**Work item:**
Provide an exact copy of the lines from the beginning of the records through the line that includes "about two things: where", and of no others.

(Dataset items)
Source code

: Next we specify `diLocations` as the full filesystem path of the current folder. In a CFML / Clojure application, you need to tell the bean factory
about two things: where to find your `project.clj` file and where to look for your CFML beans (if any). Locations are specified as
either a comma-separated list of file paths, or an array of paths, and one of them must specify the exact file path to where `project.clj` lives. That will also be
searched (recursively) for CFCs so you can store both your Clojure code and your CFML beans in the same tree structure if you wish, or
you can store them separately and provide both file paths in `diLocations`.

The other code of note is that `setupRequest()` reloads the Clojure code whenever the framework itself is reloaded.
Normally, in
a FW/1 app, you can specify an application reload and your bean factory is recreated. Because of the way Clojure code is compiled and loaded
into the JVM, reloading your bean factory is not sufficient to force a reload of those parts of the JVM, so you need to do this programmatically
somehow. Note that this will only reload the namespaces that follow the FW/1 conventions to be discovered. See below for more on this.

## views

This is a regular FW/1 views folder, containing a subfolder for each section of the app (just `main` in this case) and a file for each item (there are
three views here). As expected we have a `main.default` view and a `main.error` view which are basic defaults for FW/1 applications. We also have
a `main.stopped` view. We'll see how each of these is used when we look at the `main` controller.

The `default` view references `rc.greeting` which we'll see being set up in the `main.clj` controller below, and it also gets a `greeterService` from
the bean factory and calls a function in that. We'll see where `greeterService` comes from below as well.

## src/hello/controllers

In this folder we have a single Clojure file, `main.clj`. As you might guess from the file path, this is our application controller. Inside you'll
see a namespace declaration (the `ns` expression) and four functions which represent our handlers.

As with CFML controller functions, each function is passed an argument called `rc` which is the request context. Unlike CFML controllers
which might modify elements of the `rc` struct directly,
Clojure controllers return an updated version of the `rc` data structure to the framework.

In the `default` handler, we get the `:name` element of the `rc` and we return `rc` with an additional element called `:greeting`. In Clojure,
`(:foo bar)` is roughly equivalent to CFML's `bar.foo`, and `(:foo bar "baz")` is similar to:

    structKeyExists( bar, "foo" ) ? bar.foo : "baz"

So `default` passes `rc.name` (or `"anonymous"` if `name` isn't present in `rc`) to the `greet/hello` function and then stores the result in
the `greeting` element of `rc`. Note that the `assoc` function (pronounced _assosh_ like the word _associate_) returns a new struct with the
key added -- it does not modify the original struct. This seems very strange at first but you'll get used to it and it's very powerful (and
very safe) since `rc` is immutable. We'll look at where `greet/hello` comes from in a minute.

**Answer to this task:**
Source code

: Next we specify `diLocations` as the full filesystem path of the current folder. In a CFML / Clojure application, you need to tell the bean factory
about two things: where to find your `project.clj` file and where to look for your CFML beans (if any). Locations are specified as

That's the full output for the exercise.